Repeat every line from the one that contains "Document page, 1654x1241 pixels." down to the one that contains "title Announcements (2) [82, 19, 1571, 227]", with both of those lines included.

=== Supplied data ===

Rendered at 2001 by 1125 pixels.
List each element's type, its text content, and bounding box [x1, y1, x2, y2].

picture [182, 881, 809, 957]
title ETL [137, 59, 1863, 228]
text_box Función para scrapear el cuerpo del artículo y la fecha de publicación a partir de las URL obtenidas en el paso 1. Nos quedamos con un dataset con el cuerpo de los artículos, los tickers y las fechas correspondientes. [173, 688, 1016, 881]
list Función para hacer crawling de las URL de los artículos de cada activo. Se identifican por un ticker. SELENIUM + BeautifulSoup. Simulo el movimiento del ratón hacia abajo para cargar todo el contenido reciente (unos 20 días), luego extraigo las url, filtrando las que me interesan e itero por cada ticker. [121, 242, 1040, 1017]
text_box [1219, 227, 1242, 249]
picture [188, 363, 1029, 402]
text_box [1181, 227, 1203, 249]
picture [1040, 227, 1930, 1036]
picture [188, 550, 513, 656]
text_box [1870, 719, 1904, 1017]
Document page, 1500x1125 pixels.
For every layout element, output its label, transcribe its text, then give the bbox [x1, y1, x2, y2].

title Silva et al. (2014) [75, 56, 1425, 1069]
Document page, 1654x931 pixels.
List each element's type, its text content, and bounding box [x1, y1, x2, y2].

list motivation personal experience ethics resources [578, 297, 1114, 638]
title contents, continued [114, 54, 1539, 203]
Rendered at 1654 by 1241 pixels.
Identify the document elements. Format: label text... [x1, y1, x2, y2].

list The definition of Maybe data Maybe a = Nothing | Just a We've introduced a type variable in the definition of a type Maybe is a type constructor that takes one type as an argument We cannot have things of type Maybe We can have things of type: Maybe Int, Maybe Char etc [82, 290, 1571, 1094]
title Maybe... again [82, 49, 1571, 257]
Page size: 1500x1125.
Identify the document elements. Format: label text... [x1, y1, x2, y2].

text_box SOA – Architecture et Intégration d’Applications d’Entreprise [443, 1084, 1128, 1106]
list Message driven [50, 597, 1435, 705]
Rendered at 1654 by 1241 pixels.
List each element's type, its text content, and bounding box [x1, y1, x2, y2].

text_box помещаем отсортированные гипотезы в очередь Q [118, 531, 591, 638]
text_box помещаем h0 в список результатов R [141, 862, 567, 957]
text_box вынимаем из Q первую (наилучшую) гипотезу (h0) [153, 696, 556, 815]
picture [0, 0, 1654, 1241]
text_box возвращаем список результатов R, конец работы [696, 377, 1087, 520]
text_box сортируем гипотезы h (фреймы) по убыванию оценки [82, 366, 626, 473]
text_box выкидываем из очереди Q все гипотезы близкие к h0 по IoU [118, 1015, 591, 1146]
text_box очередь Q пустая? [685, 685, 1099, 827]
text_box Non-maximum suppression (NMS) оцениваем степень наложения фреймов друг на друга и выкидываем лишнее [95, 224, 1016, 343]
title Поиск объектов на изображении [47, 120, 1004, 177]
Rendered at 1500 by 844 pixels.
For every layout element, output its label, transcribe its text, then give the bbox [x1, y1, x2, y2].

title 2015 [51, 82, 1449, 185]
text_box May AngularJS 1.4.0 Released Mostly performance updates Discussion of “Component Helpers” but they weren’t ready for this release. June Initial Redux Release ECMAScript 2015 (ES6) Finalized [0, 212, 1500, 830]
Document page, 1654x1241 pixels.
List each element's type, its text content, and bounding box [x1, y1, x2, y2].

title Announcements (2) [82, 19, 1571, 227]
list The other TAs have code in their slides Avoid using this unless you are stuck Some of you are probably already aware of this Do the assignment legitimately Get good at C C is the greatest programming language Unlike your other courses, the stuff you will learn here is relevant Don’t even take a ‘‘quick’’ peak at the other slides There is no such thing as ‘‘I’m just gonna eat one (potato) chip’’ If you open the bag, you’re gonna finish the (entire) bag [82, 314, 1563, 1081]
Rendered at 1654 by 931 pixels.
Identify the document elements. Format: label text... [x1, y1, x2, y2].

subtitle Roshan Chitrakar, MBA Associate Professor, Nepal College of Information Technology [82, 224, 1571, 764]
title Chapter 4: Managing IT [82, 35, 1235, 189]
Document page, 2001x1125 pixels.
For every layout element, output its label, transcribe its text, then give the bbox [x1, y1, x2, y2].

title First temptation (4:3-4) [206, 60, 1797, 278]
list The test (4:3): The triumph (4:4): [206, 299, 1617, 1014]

===

Reply
Document page, 1654x1241 pixels.
List each element's type, its text content, and bounding box [x1, y1, x2, y2].

title Announcements (2) [82, 19, 1571, 227]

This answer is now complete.